- Headford Ireland

Information
- Type: Secondary school
- Established: 1942
- School district: County Galway
- Principal: Fiona Gallagher
- Enrollment: 850
- Colours: Navy (Junior level), Grey (senior level), with black shoes and navy trousers
- Athletics: Gaelic football, soccer, rugby union, basketball, golf
- Affiliation: CEIST Catholic Education an Irish Schools Trust
- Website: www.presheadford.ie

= Presentation College Headford =

Presentation College Headford is a secondary school for boys and girls in Headford, County Galway in Ireland. The school serves the town of Headford and its hinterland. It is partnered with Dundonald High School, Belfast, in Northern Ireland.

==History==
The college was founded by the Presentation Sisters in 1942. It initially started in a disused army hut behind the presbytery. In 2017, it celebrated 75 years operation.

In 2007, the college began operating under the trusteeship of CEIST Catholic Education an Irish Schools Trust.
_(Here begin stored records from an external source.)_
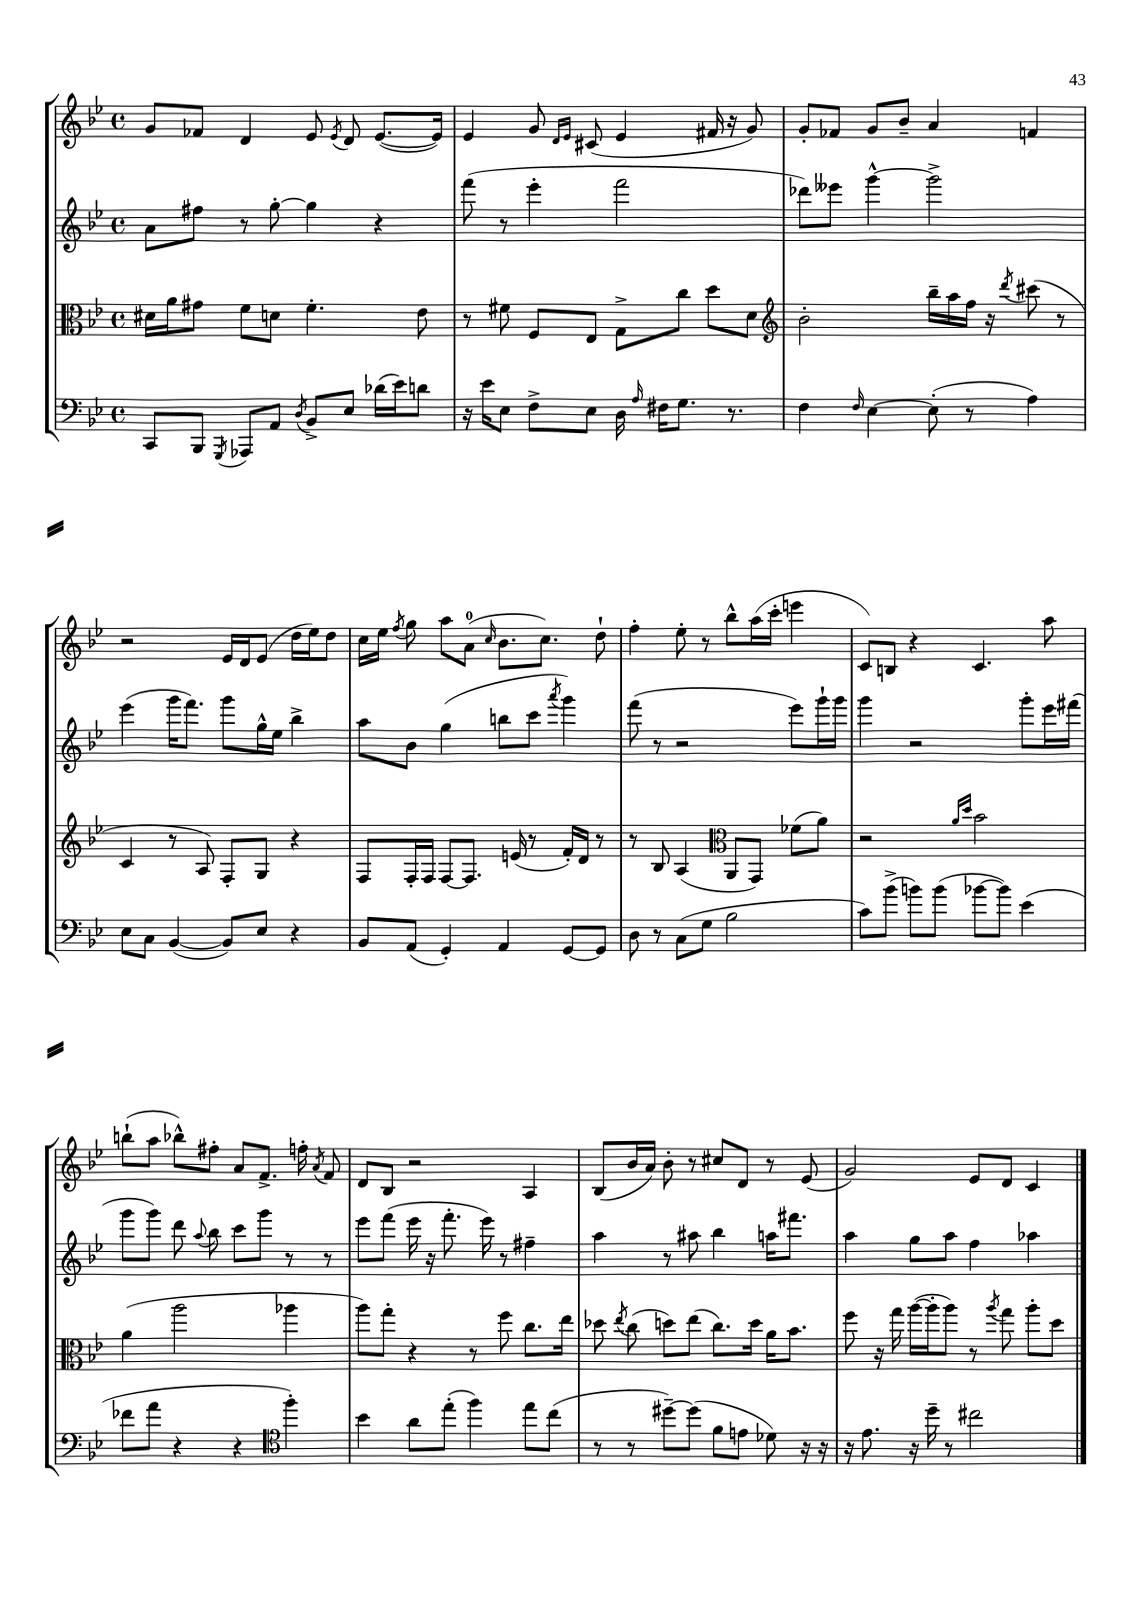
<<
\new StaffGroup <<
\new Staff = "s0" {
    \clef treble \key bes \major \defaultTimeSignature \time 4/4
    \autoBeamOff g'8[ fes'8] d'4 ees'8 \acciaccatura { ees'8 } d'8 ees'8.[~( ees'16]) |
    ees'4 g'8 \grace { d'16[ ees'16] } cis'8( ees'4 fis'16 r16 g'8) |
    g'8[-. fes'8] g'8[ bes'8]-- a'4 f'4 |
    r2 ees'16[ d'16 ees'8]( d''16[ ees''16) d''8] |
    c''16[ ees''16] \acciaccatura { f''8 } g''8 a''8[ a'8]-0( \grace { c''16 } bes'8.[ c''8.]) d''8-! |
    f''4-. ees''8-. r8 bes''8[-^ a''16( c'''16]-. e'''4 |
    c'8[) b8] r4 c'4. a''8 |
    b''8[-!( a''8] bes''8[-^) fis''8]-. a'8[ f'8.]-> f''16-. \acciaccatura { a'8 } f'8 |
    d'8[ bes8] r2 a4 |
    bes8[( bes'16 a'16]) bes'8-. r8 cis''8[ d'8] r8 ees'8( |
    g'2) ees'8[ d'8] c'4 \bar "|." |
}
\new Staff = "s1" {
    \clef treble \key bes \major \defaultTimeSignature \time 4/4
    \autoBeamOff a'8[ fis''8] r8 g''8~-. g''4 r4 |
    f'''8( r8 ees'''4-. f'''2 |
    des'''8[) eeses'''8] g'''4~-^ g'''2-> |
    ees'''4( g'''16[ f'''8.]) g'''8[ g''16-^ ees''16] bes''4-> |
    a''8[ bes'8] g''4( b''8[ c'''8] \acciaccatura { a'''8 } g'''4) |
    f'''8( r8 r2 ees'''8[) g'''16-! g'''16] |
    g'''4 r2 g'''8[-. ees'''16 fis'''16]( |
    g'''8[ g'''8]) d'''8 \appoggiatura { a''8 } bes''8 c'''8[ g'''8] r8 r8 |
    ees'''8[ f'''8]( ees'''16 r16 f'''8.-. ees'''16) r8 fis''4-- |
    a''4 r8 ais''8 bes''4 a''16[ fis'''8.] |
    a''4 g''8[ a''8] f''4 aes''4 \bar "|." |
}
\new Staff = "s2" {
    \clef alto \key bes \major \defaultTimeSignature \time 4/4
    \autoBeamOff dis'16[ a'16 gis'8] f'8[ d'8] f'4.-. ees'8 |
    r8 fis'8 f8[ ees8] g8[-> c''8] d''8[ d'8] |
    \clef treble bes'2-. bes''16[-- a''16 f''16] r16 \acciaccatura { d'''8 } cis'''8( r8 |
    c'4 r8 a8) f8[-. g8] r4 |
    f8[ f16-. f16] f8[~ f8.] e'16( r8 f'16[-.) d'16] r8 |
    r8 bes8 a4( \clef alto a,8[ g,8]) fes'8[( a'8]) |
    r2 \grace { a'16[ d''16] } bes'2 |
    a'4( a''2 aes''4 |
    a''8[) g''8]-. r4 r8 f''8 c''8.[ ees''16] |
    des''8 \acciaccatura { ees''8 } c''8( d''8[) ees''8]( c''8.[) d''16] a'16[ bes'8.] |
    f''8 r16 g''16 a''16[~( a''16-. a''8]) r8 \acciaccatura { a''8 } g''8 a''8[-. d''8] \bar "|." |
}
\new Staff = "s3" {
    \clef bass \key bes \major \defaultTimeSignature \time 4/4
    \autoBeamOff c,8[ bes,,8] \acciaccatura { g,,8 } aes,,8[ a,8] \acciaccatura { d8 } bes,8[-> ees8] des'16[( ees'16) d'8] |
    r16 ees'16[ ees8] f8[-> ees8] d16 \grace { a16 } fis16[ g8.] r8. |
    f4 \grace { f16 } ees4~ ees8-.( r8 a4) |
    ees8[ c8] bes,4~( bes,8[) ees8] r4 |
    bes,8[ a,8]( g,4-.) a,4 g,8[~ g,8] |
    d8 r8 c8[( g8] bes2 |
    c'8[) bes'8]->( b'8[) b'8]( bes'8[~ bes'8]) ees'4( |
    fes'8[ a'8] r4 r4 \clef tenor f''4-.) |
    bes'4 a'8[ ees''8]-.( f''4) ees''8[ c''8]( |
    r8 r8 dis''8[~--) dis''8]( f'8[ e'8] des'8) r16 r16 |
    r16 ees'8. r16 d''16-- r8 cis''2 \bar "|." |
}
>>
>>
\layout { \context { \Score \remove "Bar_number_engraver" } }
On Easter Monday 2023, 14-year-old students Lukas Joyce and Kirsty Bohan died in a car crash.

== Infrastructure ==
A large school gym was built in the late 1980s at a cost of £64,000 which accommodates physical education classes, theatrical acts, and other events.

The school building is antiquated and the corridors are narrow. A new school building was built in 2010, and it houses a number of classrooms and a hall in which students can study or eat at lunch. It is also home to a state of the art table tennis hall.

There is a school canteen on campus which can seat 300 students, and employs five staff.